Accroître les connaissances humaines, acquérir quelque lumière nouvelle, ou même quelque occasion pour la science et le génie des arts, c’est souvent le meilleur profit des conquêtes même durables ; c’est presque l’unique produit, le seul dédommagement des conquêtes passagères. Que reste-t-il de la magnifique expédition d’Égypte, en 1798, de ces quinze mois de merveilles guerrières, dû tant de gloire et de désastres ? Il reste le souvenir de l’Institut français du Caire, le monument scientifique commencé au milieu de l’expédition même, achevé pour en perpétuer le souvenir et en célébrer le héros ; il reste l’impulsion que donna ce grand exemple, les voies qu’il ouvrit, les découvertes qu’il prépara, et qui se sont accomplies ou se poursuivent de nos jours dans la philologie la plus abstruse, et dans les antiquités de l’histoire et de l’art.

Déjà consolidée par une possession de plus de vingt ans, sans guerre européenne, il est vrai, affermie sur elle-même par la victoire et la colonisation croissante, l’Algérie française, placée si près de sa puissante métropole, semble à l’abri des vicissitudes qui nous enlevèrent si promptement l’Égypte : elle n’est pas dans nos mains une proie aussi redoutable et aussi enviée ; elle doit, par un système habile d’administration, par une communication réciproque et plus hâtive des deux langues, par l’action plus rapide de nos arts plus perfectionnés, nous être assimilée plus vite qu’elle ne le fut aux Romains, qui cependant réussirent à la posséder en paix plus vaste que nous ne l’avons, pendant plusieurs siècles, et à travers bien des révolutions de pouvoir, dans leur propre empire. Il nous restera donc cette fois de l’Afrique autre chose que la carte de la Conquête et la description des ruines qu’on n’a pu garder. Il y a lieu d’espérer que cette terre féconde, qui a coûté tant de sacrifices à ses maîtres actuels, et qui, pendant la longue paix du continent européen, a seule formé les généraux de la France, finira par être un surcroît de force et de richesse pour elle.
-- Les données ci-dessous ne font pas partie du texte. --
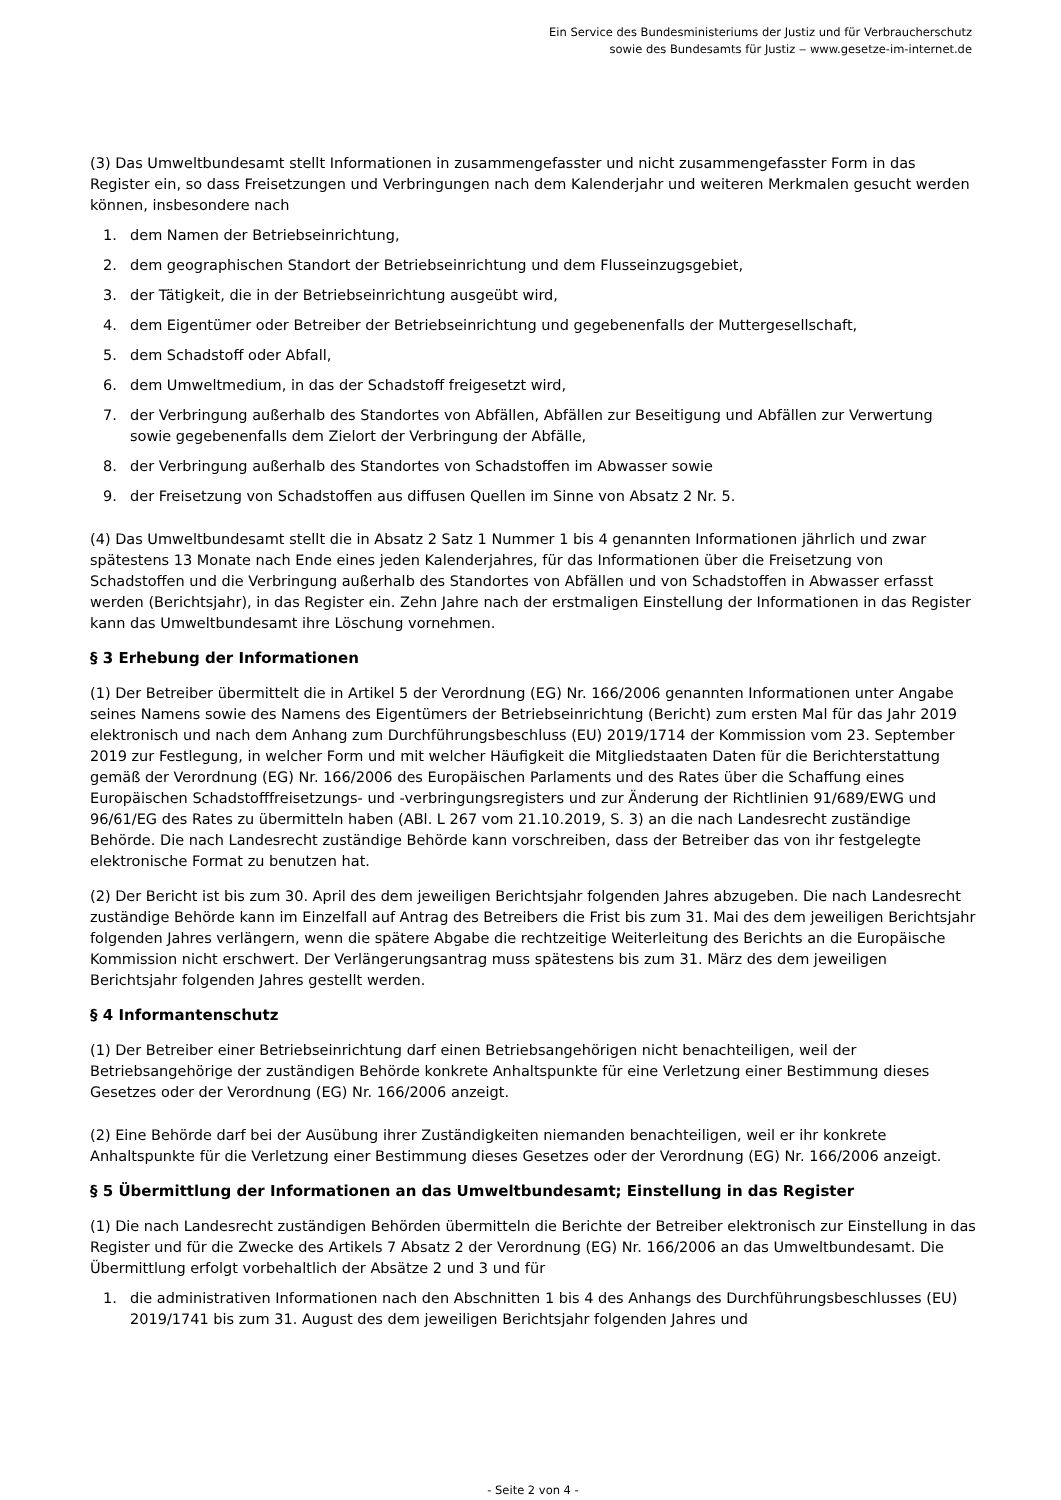Ein Service des Bundesministeriums der Justiz und für Verbraucherschutz
sowie des Bundesamts für Justiz ‒ www.gesetze-im-internet.de
(3) Das Umweltbundesamt stellt Informationen in zusammengefasster und nicht zusammengefasster Form in das Register ein, so dass Freisetzungen und Verbringungen nach dem Kalenderjahr und weiteren Merkmalen gesucht werden können, insbesondere nach
1. dem Namen der Betriebseinrichtung,
2. dem geographischen Standort der Betriebseinrichtung und dem Flusseinzugsgebiet,
3. der Tätigkeit, die in der Betriebseinrichtung ausgeübt wird,
4. dem Eigentümer oder Betreiber der Betriebseinrichtung und gegebenenfalls der Muttergesellschaft,
5. dem Schadstoff oder Abfall,
6. dem Umweltmedium, in das der Schadstoff freigesetzt wird,
7. der Verbringung außerhalb des Standortes von Abfällen, Abfällen zur Beseitigung und Abfällen zur Verwertung sowie gegebenenfalls dem Zielort der Verbringung der Abfälle,
8. der Verbringung außerhalb des Standortes von Schadstoffen im Abwasser sowie
9. der Freisetzung von Schadstoffen aus diffusen Quellen im Sinne von Absatz 2 Nr. 5.
(4) Das Umweltbundesamt stellt die in Absatz 2 Satz 1 Nummer 1 bis 4 genannten Informationen jährlich und zwar spätestens 13 Monate nach Ende eines jeden Kalenderjahres, für das Informationen über die Freisetzung von Schadstoffen und die Verbringung außerhalb des Standortes von Abfällen und von Schadstoffen in Abwasser erfasst werden (Berichtsjahr), in das Register ein. Zehn Jahre nach der erstmaligen Einstellung der Informationen in das Register kann das Umweltbundesamt ihre Löschung vornehmen.
§ 3 Erhebung der Informationen
(1) Der Betreiber übermittelt die in Artikel 5 der Verordnung (EG) Nr. 166/2006 genannten Informationen unter Angabe seines Namens sowie des Namens des Eigentümers der Betriebseinrichtung (Bericht) zum ersten Mal für das Jahr 2019 elektronisch und nach dem Anhang zum Durchführungsbeschluss (EU) 2019/1714 der Kommission vom 23. September 2019 zur Festlegung, in welcher Form und mit welcher Häufigkeit die Mitgliedstaaten Daten für die Berichterstattung gemäß der Verordnung (EG) Nr. 166/2006 des Europäischen Parlaments und des Rates über die Schaffung eines Europäischen Schadstofffreisetzungs- und -verbringungsregisters und zur Änderung der Richtlinien 91/689/EWG und 96/61/EG des Rates zu übermitteln haben (ABl. L 267 vom 21.10.2019, S. 3) an die nach Landesrecht zuständige Behörde. Die nach Landesrecht zuständige Behörde kann vorschreiben, dass der Betreiber das von ihr festgelegte elektronische Format zu benutzen hat.
(2) Der Bericht ist bis zum 30. April des dem jeweiligen Berichtsjahr folgenden Jahres abzugeben. Die nach Landesrecht zuständige Behörde kann im Einzelfall auf Antrag des Betreibers die Frist bis zum 31. Mai des dem jeweiligen Berichtsjahr folgenden Jahres verlängern, wenn die spätere Abgabe die rechtzeitige Weiterleitung des Berichts an die Europäische Kommission nicht erschwert. Der Verlängerungsantrag muss spätestens bis zum 31. März des dem jeweiligen Berichtsjahr folgenden Jahres gestellt werden.
§ 4 Informantenschutz
(1) Der Betreiber einer Betriebseinrichtung darf einen Betriebsangehörigen nicht benachteiligen, weil der Betriebsangehörige der zuständigen Behörde konkrete Anhaltspunkte für eine Verletzung einer Bestimmung dieses Gesetzes oder der Verordnung (EG) Nr. 166/2006 anzeigt.
(2) Eine Behörde darf bei der Ausübung ihrer Zuständigkeiten niemanden benachteiligen, weil er ihr konkrete Anhaltspunkte für die Verletzung einer Bestimmung dieses Gesetzes oder der Verordnung (EG) Nr. 166/2006 anzeigt.
§ 5 Übermittlung der Informationen an das Umweltbundesamt; Einstellung in das Register
(1) Die nach Landesrecht zuständigen Behörden übermitteln die Berichte der Betreiber elektronisch zur Einstellung in das Register und für die Zwecke des Artikels 7 Absatz 2 der Verordnung (EG) Nr. 166/2006 an das Umweltbundesamt. Die Übermittlung erfolgt vorbehaltlich der Absätze 2 und 3 und für
1. die administrativen Informationen nach den Abschnitten 1 bis 4 des Anhangs des Durchführungsbeschlusses (EU) 2019/1741 bis zum 31. August des dem jeweiligen Berichtsjahr folgenden Jahres und
- Seite 2 von 4 -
Mais quoi qu’il arrive, le titre de gloire de cette Conquête, c’est ce qui sera fait, à son occasion, pour le bien et l’honneur de l’humanité, pour la culture des sciences, pour 1e progrès de quelque noble étude, pour l’application de quelques arts utiles. Que l’érudition, cette source des lettres dans les siècles avancés, que l’érudition, qui a déjà retrouvé tant de traces et utilement marqué tant d’étapes de la conquête romaine en Algérie, ne se lasse pas de défricher l’Afrique ! Qu’elle y rayonne, s’il est possible, au delà de nos frontières déjà fort étendues ! Parmi les soins de luxe intellectuel qu’on peut proposer à ses efforts, parmi les problèmes dignes d’elle et les produits précieux que peut amener l’alliance des études arabes aux études d’antiquité, il n’y aurait pas succès plus utile, plus célèbre, plus européen que la découverte de quelqu’un de ces monuments du savoir et du génie antique qui manquent à la science moderne, et qu’elle regrette et ne peut remplacer au milieu de sa richesse.

Redisons donc que des exemplaires arabes du grand ouvrage politique d’Aristote, De l’Esprit des lois de l’antiquité, existent quelque part, en Orient, sous ce titre que nous transcrivons en lettres romaines, sans l’entendre dans aucune écriture, Ketab Siassat Almodet, qu’il doit y en avoir au Maroc, qu’il serait beau d’en découvrir un et de le rendre au monde, et qu’en le cherchant, au hasard même de ne pas réussir, d’autres précieuses découvertes peuvent se présenter sur la route.